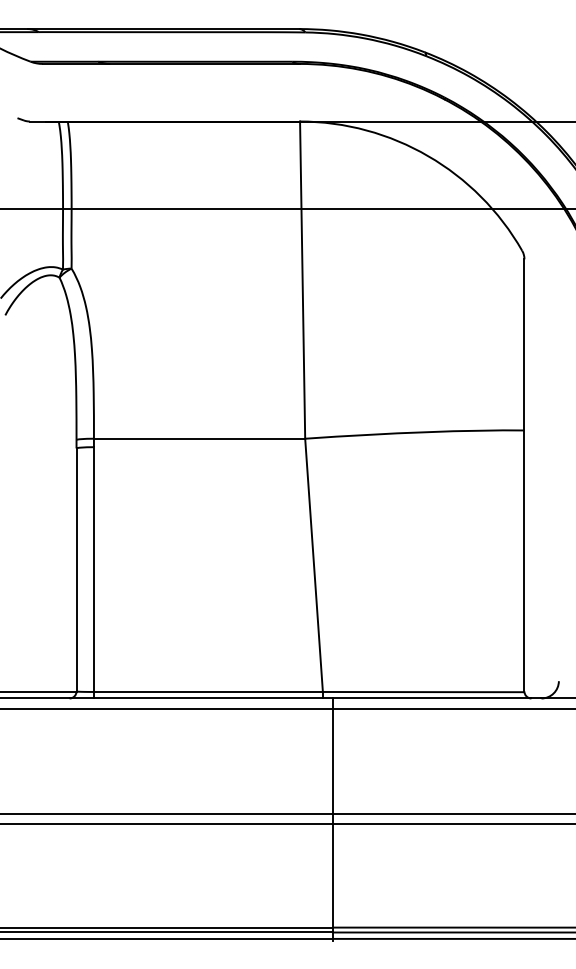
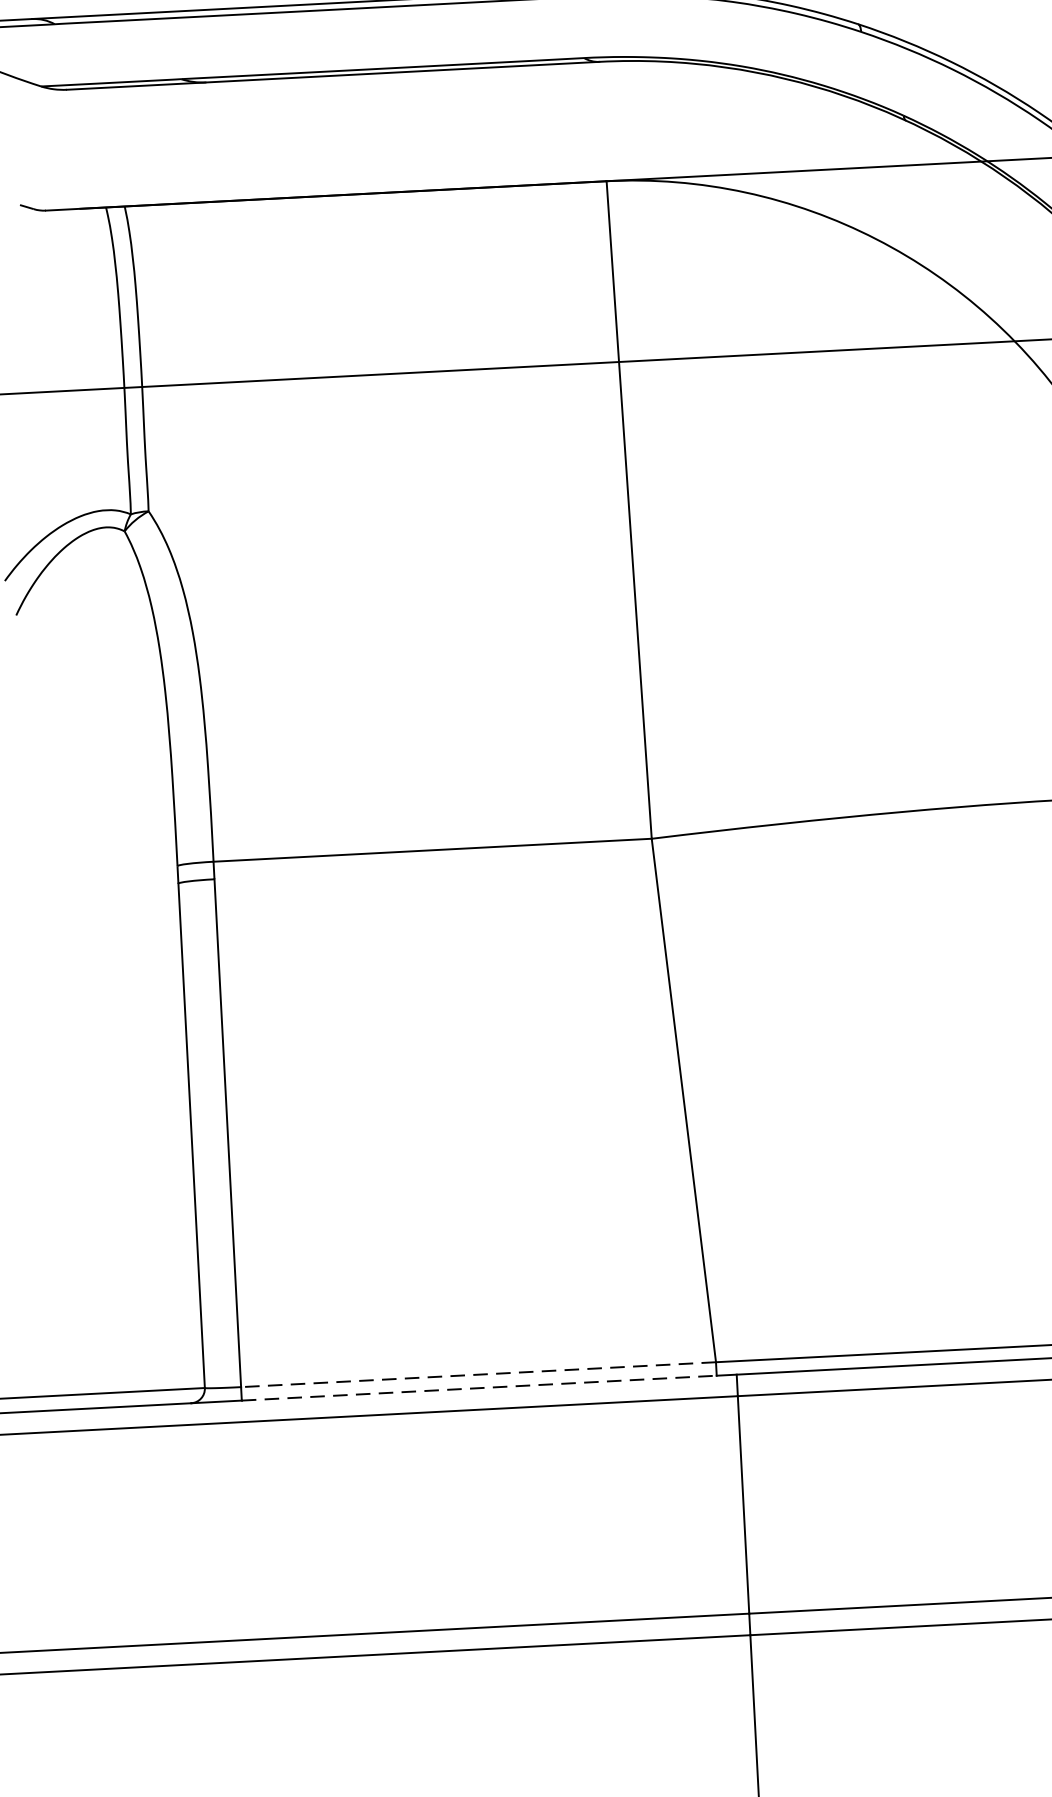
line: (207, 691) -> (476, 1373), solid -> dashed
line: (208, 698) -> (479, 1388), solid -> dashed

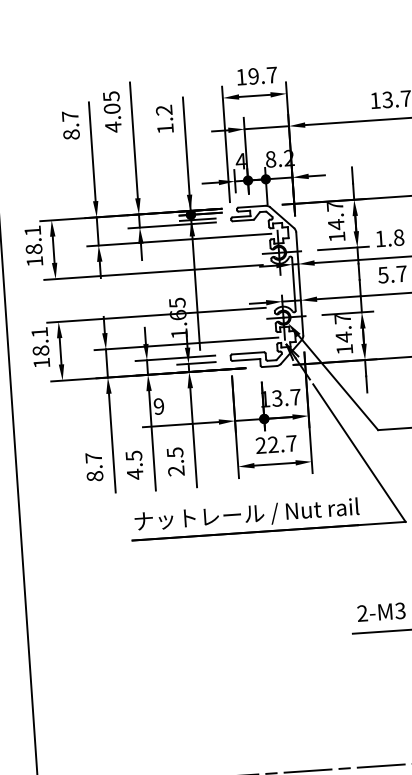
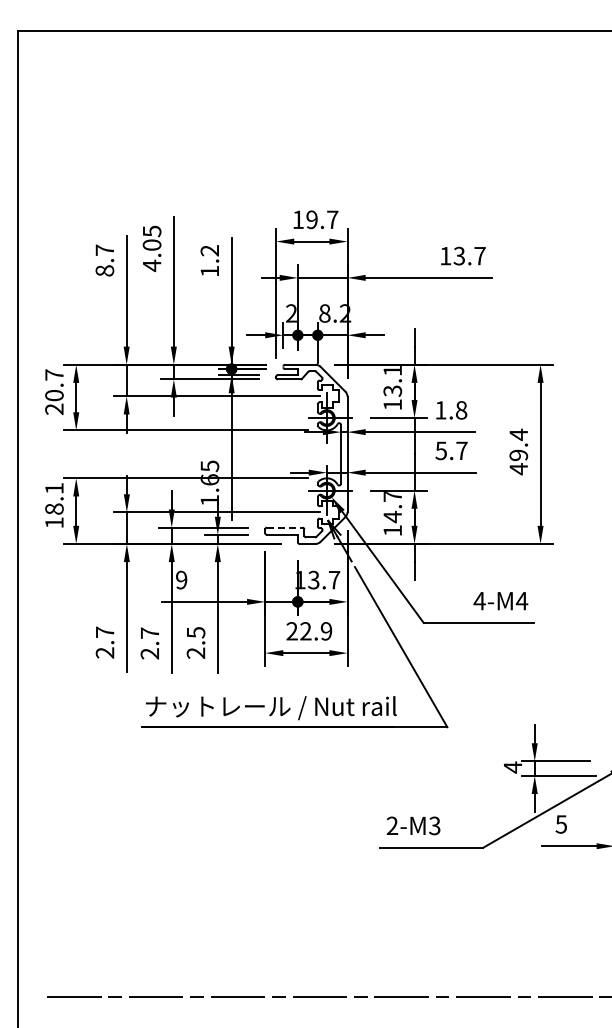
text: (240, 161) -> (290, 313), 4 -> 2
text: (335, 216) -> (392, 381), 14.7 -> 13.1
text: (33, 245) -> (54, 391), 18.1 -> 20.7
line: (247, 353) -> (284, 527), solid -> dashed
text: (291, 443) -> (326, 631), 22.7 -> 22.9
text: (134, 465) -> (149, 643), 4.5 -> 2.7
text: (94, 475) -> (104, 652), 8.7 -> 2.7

What to produce: Every line above that holds the string "text" should be returned.

Exercise output:
text: (240, 161) -> (290, 313), 4 -> 2
text: (335, 216) -> (392, 381), 14.7 -> 13.1
text: (33, 245) -> (54, 391), 18.1 -> 20.7
text: (291, 443) -> (326, 631), 22.7 -> 22.9
text: (134, 465) -> (149, 643), 4.5 -> 2.7
text: (94, 475) -> (104, 652), 8.7 -> 2.7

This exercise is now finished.